▶ [EXTRACT TO READ]:
──────────────────────────────

Running jobs
Overview
Teaching: 30 min
Exercises: 10 minQuestions
How do I submit jobs that run python code?
How do I ensure that my python job has the packages it needs?
How do I get better input/output performance?
How do I use a GPU with my code?
Objectives
Be able to submit and run jobs that run python code
Be able to create virtual environments to install packages in a job
Create a virtual environment on local disk
Run a code on a GPU
Hello world job
Let’s write a short python program hello.py
that says “Hello” from the computer it is run on.
import subprocess
print("Hello from ...")
subprocess.run("hostname")
We can write a bash script hello.sh
that runs this program:
#!/bin/bash
module load python/3.11
python hello.py
You can give it a try on the command line:
bash hello.sh
Now it turns out that you could also submit this script as a batch job to Slurm:
sbatch hello.sh
The queue
You can check your jobs that are in the queue with:
squeue -u $USER
On the regular Alliance clusters, there is a shorthand command:
sq
Only queued (pending) and running jobs will be shown, so if your job has finished running you won’t see it in the queue
To see all of the jobs in the queue, you can run squeue
.
Output
Check out the output file (something that looks something like slurm-57.out
) to see what
happened with your job. Hopefully such a file exists and it has a hostname in the output.
But you really shouldn’t submit jobs this way …
When you submit a job that way, the scheduler gives your job some default computational resources. The defaults are pretty wimpy however, and it’s ofter better to tell the scheduler exactly what you want. Common defaults are 1 hour for run time, and 256MB for each CPU core.
We can modify our script to put in some comments, but these comments (all starting with #SBATCH
)
instruct the scheduler what resources we want for our job:
#!/bin/bash
#SBATCH --nodes=1
#SBATCH --tasks-per-node=1
#SBATCH --cpus-per-task=1
#SBATCH --mem-per-cpu=1000M
#SBATCH --time=00:10:00
module load python/3.11
python hello.py
Of note, the memory is requested by core (we only ask for one core though), since
this is often a good way to scale up a program for later. The M
stands for Megabytes.
Why so many Megabytes? (When Gigabytes exist as a thing)
The scheduler often reserves some memory for each core for use by the operating system when it schedules jobs. If you ask for all of the memory for a core, the scheduler needs a little bit of memory from somewhere else (another core), and as a result your priority will be impacted as if you used an additional core. So if you know that a system has 4 Gigabytes of RAM per core, then it’s better to ask the scheduler for 4000M (Megabytes) than for 4G (Gigabytes). A Gigabyte is actually 1024 Megabytes, and the difference in memory can be used by Slurm to service operating requests.
We can submit this job again with sbatch hello.sh
. The output won’t change in our case, but
being specific with your resource requirements is important for jobs that do serious work.
Accounting …
We have glossed over the fact that there is an “account” being used for deciding the priority of
your job. In the case of the training cluster, everybody has one account def-sponsor00
.
In real life situtations, it’s quite possible that you might have access to more than one account
on a cluster (e.g., def-sponsor00
and rrg-sponsor00
). In which case you’ll need to specify
which account to use either in the script, or on the commandline. (I often prefer the later method).
In the script, add the line:
#SBATCH --account=def=sponsor00
On the commandline, submit with the following command:
sbatch --account=def-sponsor00 hello.sh
The speed of storage matters
Most cluster users will know the three main filesystems on a cluster:
home
scratch
project
Each of these filesystems are on disk that is connected to the computers you are using
over a network. We can typically expect that scratch
is faster than project
, and
that project
is faster than home
.

──────────────────────────────

▶ [RECORDED INFORMATION]:
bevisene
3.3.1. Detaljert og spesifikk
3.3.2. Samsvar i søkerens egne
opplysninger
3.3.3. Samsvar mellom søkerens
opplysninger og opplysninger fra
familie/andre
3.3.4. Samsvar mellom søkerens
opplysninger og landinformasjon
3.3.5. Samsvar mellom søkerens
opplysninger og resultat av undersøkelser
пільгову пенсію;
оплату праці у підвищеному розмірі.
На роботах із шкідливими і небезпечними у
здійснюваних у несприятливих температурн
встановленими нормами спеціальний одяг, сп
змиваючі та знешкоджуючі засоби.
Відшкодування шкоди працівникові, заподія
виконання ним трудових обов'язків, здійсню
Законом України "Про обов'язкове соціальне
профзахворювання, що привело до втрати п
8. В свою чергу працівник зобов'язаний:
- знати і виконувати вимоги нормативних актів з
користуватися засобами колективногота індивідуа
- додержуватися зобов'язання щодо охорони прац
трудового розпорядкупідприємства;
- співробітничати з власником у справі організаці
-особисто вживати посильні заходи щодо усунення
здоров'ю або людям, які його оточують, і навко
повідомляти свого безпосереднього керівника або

──────────────────────────────

▶ [STUDY QUESTIONS]:
1. From the page on running jobs, translate this sentence into Spanish: "Common defaults are 1 hour for run time, and 256MB for each CPU core."
2. Return the rows unchanged, starting with the first row and going on through the row with "пільгову пенсію;".
The page on running jobs and the rows are unrelated pieces of material.

▶ [RESPONSES TO THE TASKS]:
1. Los valores predeterminados habituales son 1 hora de tiempo de ejecución y 256MB por cada núcleo de CPU.

2.
bevisene
3.3.1. Detaljert og spesifikk
3.3.2. Samsvar i søkerens egne
opplysninger
3.3.3. Samsvar mellom søkerens
opplysninger og opplysninger fra
familie/andre
3.3.4. Samsvar mellom søkerens
opplysninger og landinformasjon
3.3.5. Samsvar mellom søkerens
opplysninger og resultat av undersøkelser
пільгову пенсію;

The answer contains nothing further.